%%
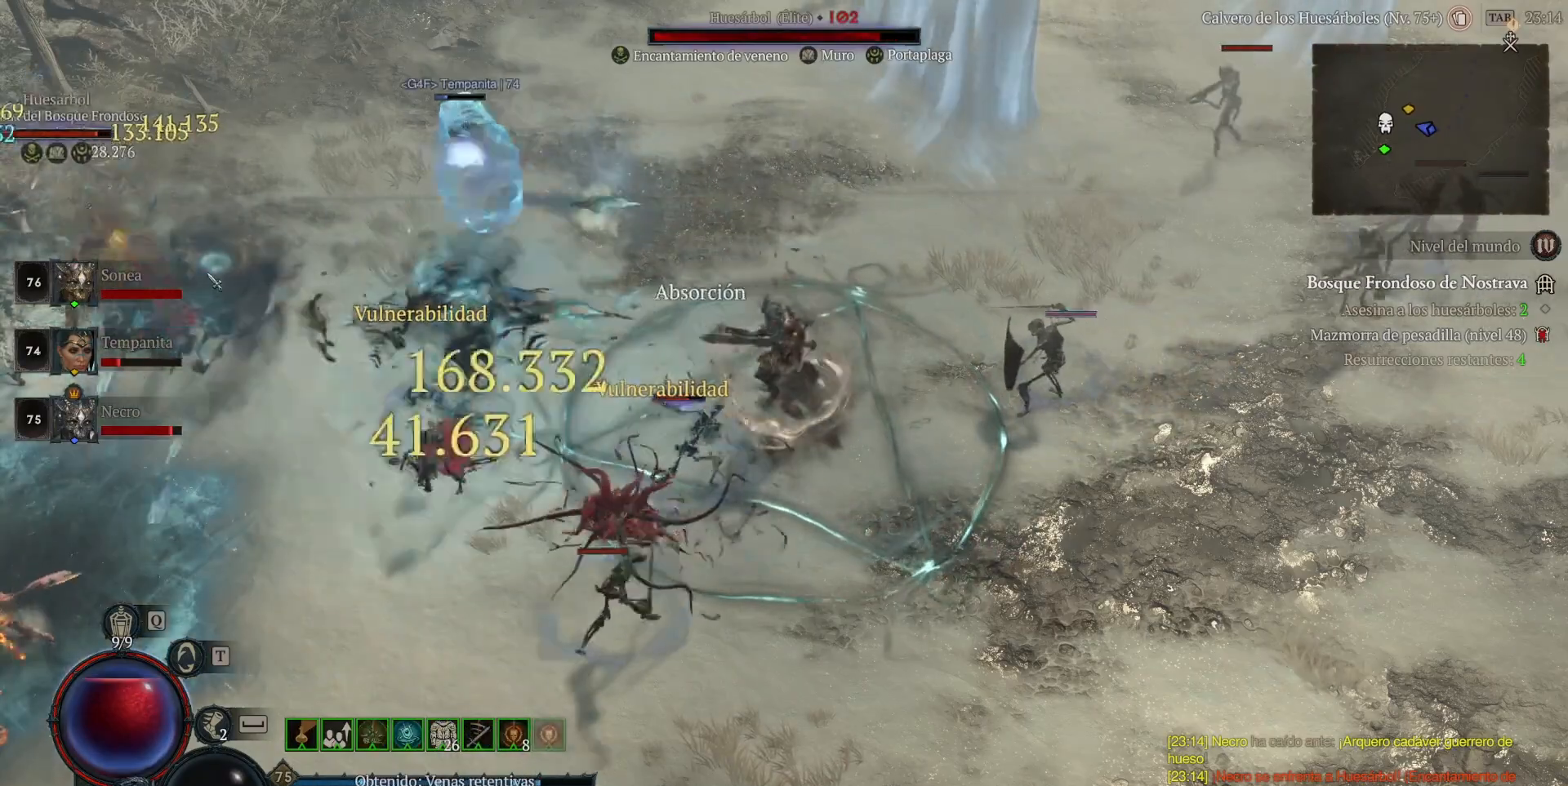
{"keys": ["shift_l"], "mouse": ["right"], "events": [[80, "mouse_right", "up"], [200, "mouse_right", "down"], [320, "mouse_right", "up"], [400, "mouse_right", "down"]]}
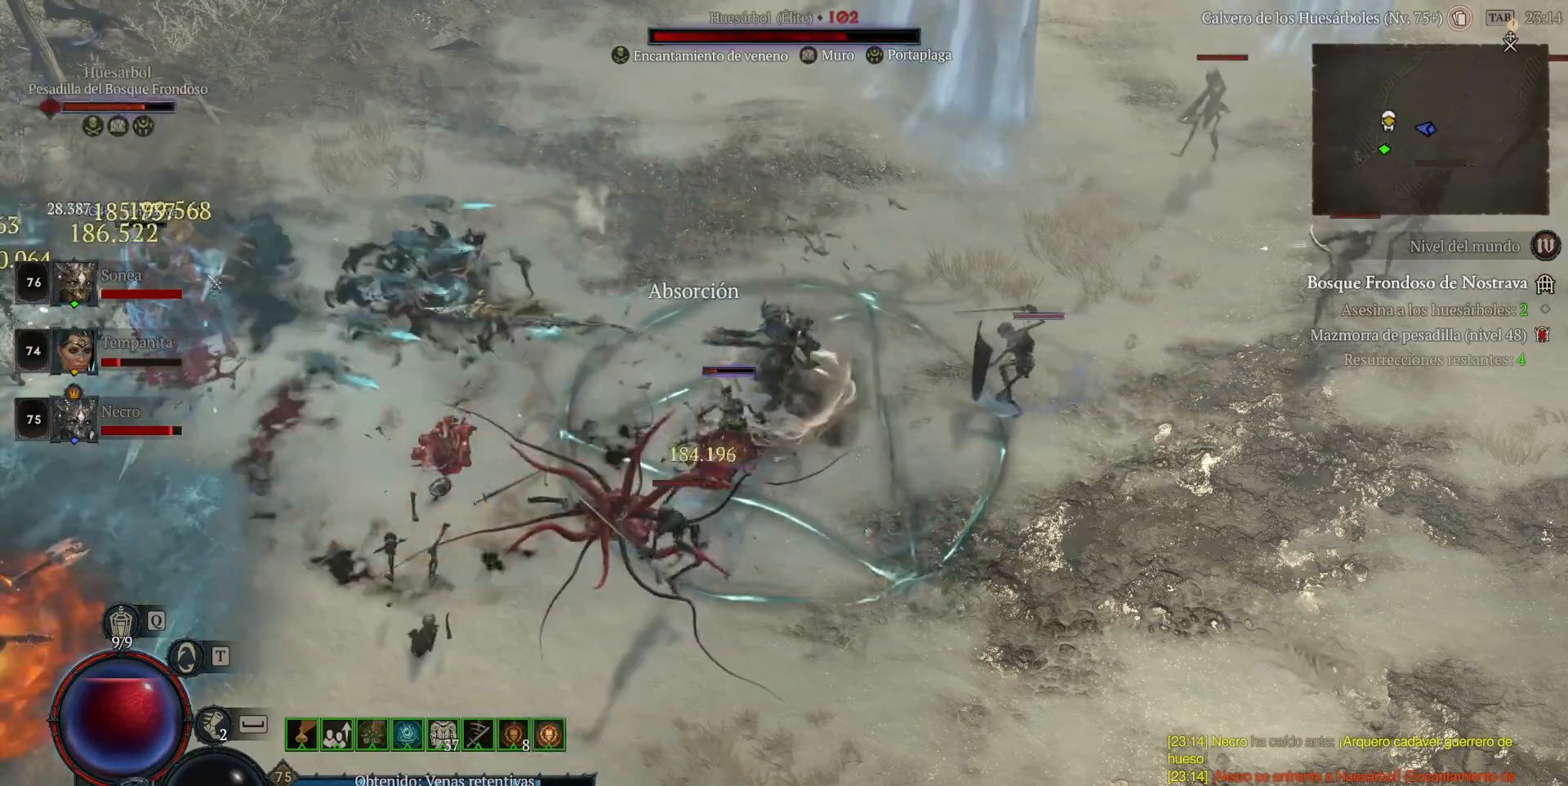
{"keys": ["shift_l"], "mouse": ["right"], "events": [[40, "mouse_right", "up"], [120, "mouse_right", "down"], [280, "mouse_right", "up"], [360, "mouse_right", "down"]]}
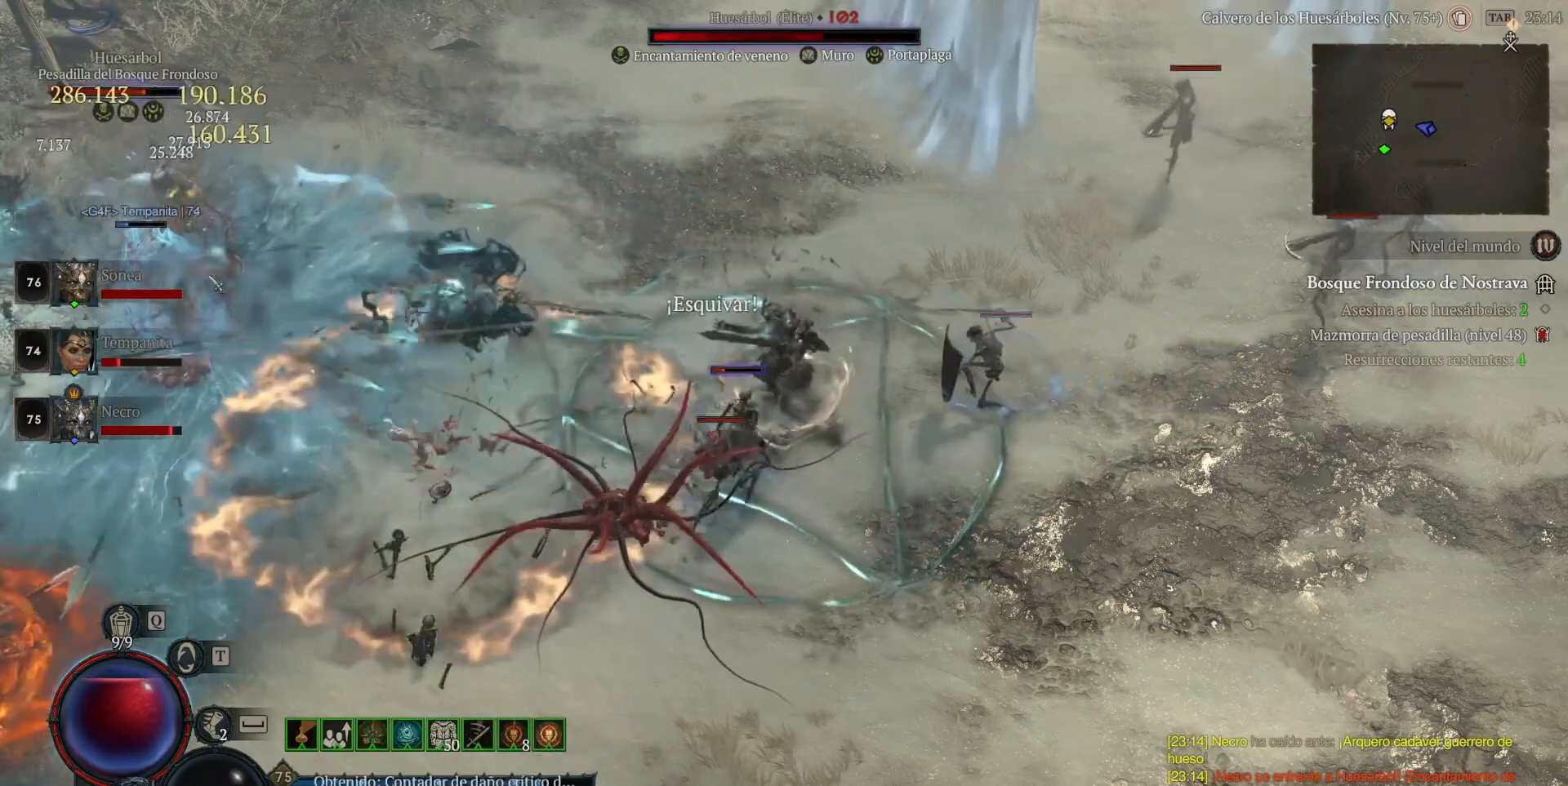
{"keys": ["shift_l"], "mouse": [], "events": [[40, "mouse_right", "up"], [120, "mouse_right", "down"], [280, "mouse_right", "up"], [360, "mouse_right", "down"], [480, "mouse_right", "up"]]}
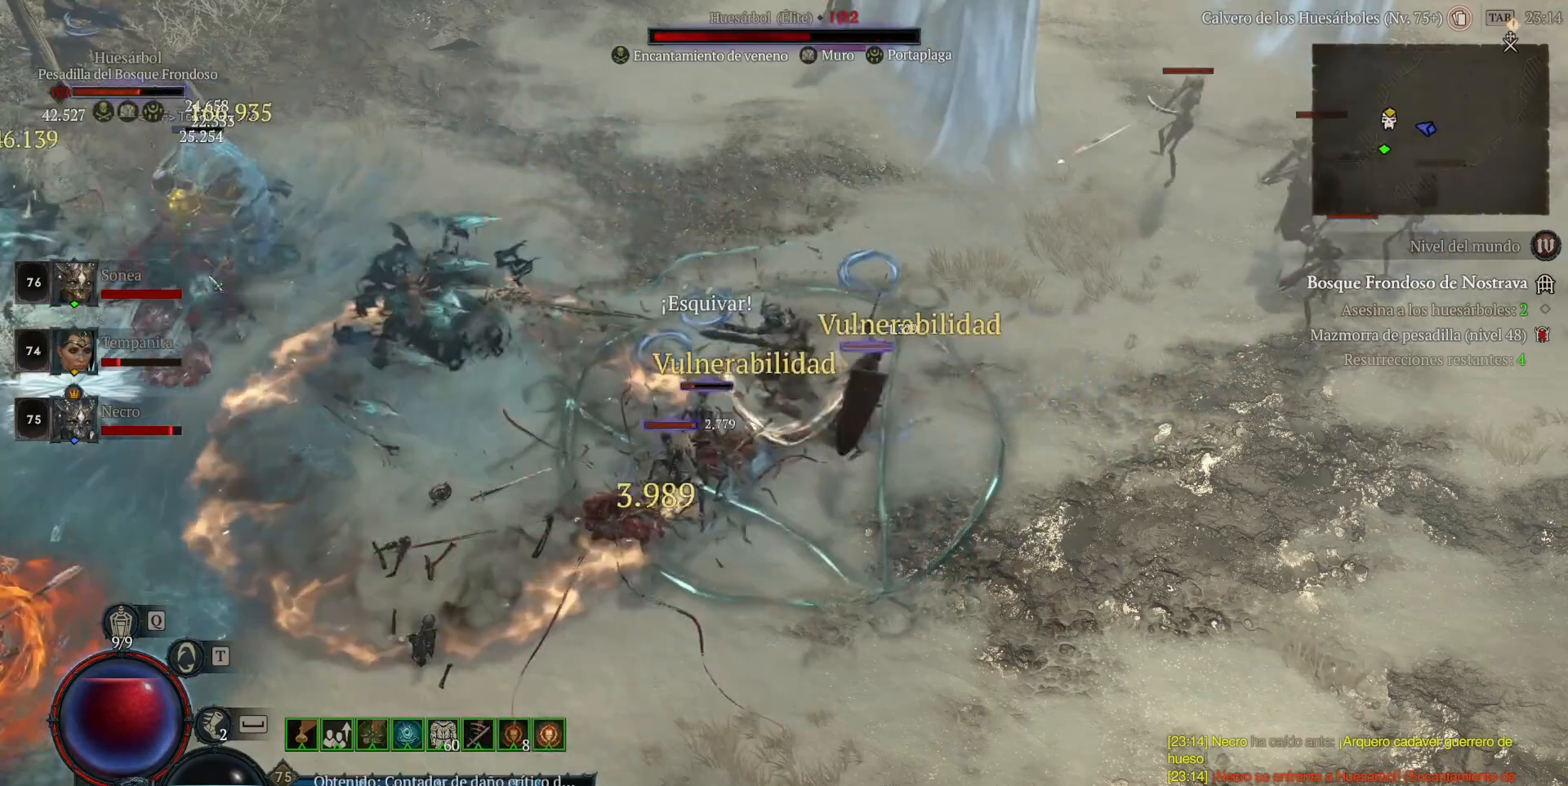
{"keys": ["shift_l"], "mouse": ["right"], "events": [[80, "mouse_right", "down"], [200, "mouse_right", "up"], [320, "mouse_right", "down"], [400, "mouse_right", "up"], [480, "mouse_right", "down"]]}
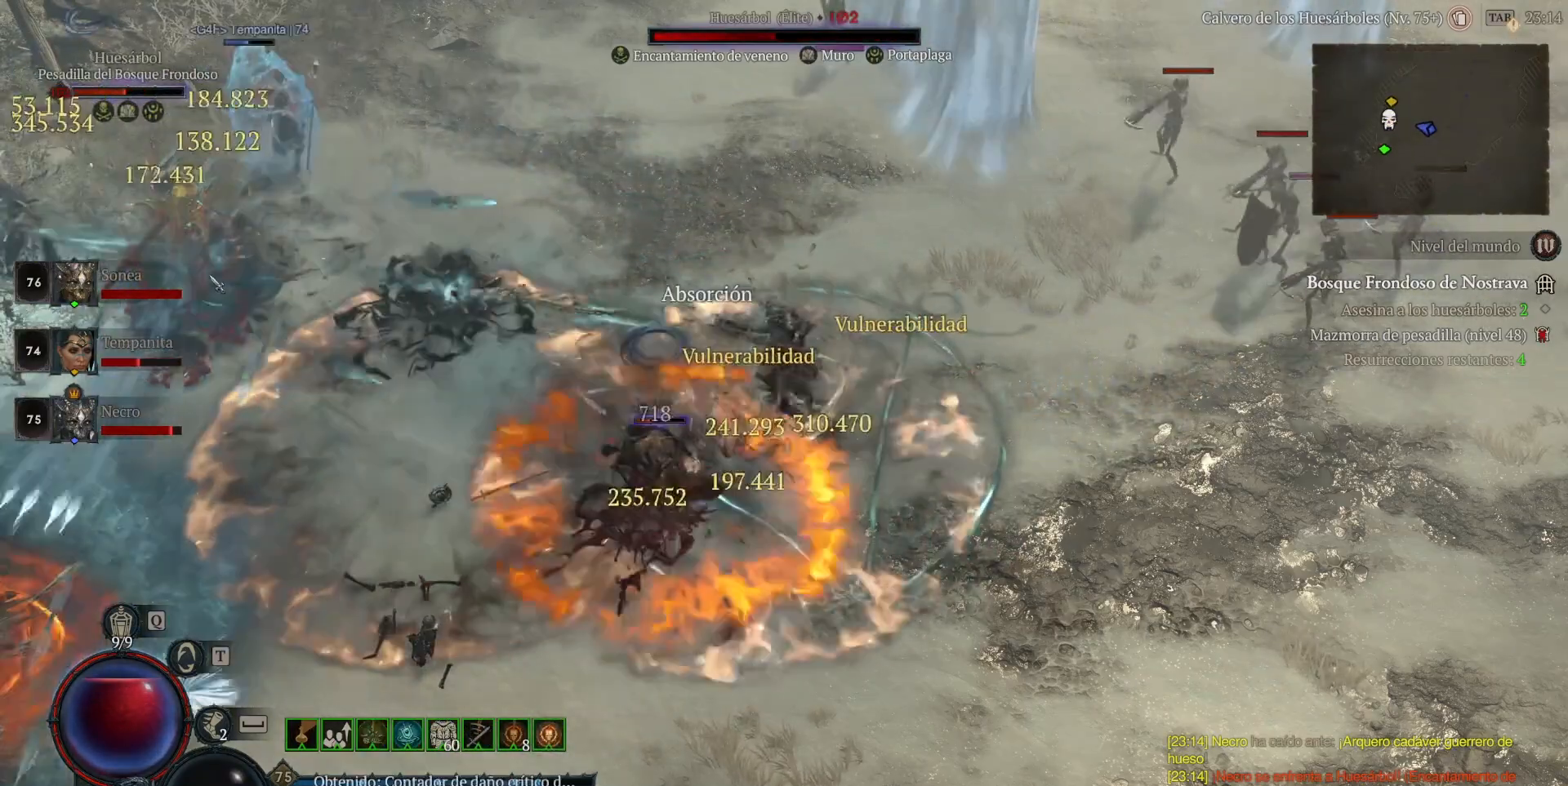
{"keys": ["shift_l"], "mouse": ["right"], "events": [[160, "mouse_right", "up"], [240, "mouse_right", "down"], [400, "mouse_right", "up"], [480, "mouse_right", "down"]]}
%%
→ **Work item**:
Dropping every picture, restate the material word for word.

→ **Exercise answer**:
{"keys": ["shift_l"], "mouse": ["right"], "events": [[80, "mouse_right", "up"], [200, "mouse_right", "down"], [320, "mouse_right", "up"], [400, "mouse_right", "down"]]}
{"keys": ["shift_l"], "mouse": ["right"], "events": [[40, "mouse_right", "up"], [120, "mouse_right", "down"], [280, "mouse_right", "up"], [360, "mouse_right", "down"]]}
{"keys": ["shift_l"], "mouse": [], "events": [[40, "mouse_right", "up"], [120, "mouse_right", "down"], [280, "mouse_right", "up"], [360, "mouse_right", "down"], [480, "mouse_right", "up"]]}
{"keys": ["shift_l"], "mouse": ["right"], "events": [[80, "mouse_right", "down"], [200, "mouse_right", "up"], [320, "mouse_right", "down"], [400, "mouse_right", "up"], [480, "mouse_right", "down"]]}
{"keys": ["shift_l"], "mouse": ["right"], "events": [[160, "mouse_right", "up"], [240, "mouse_right", "down"], [400, "mouse_right", "up"], [480, "mouse_right", "down"]]}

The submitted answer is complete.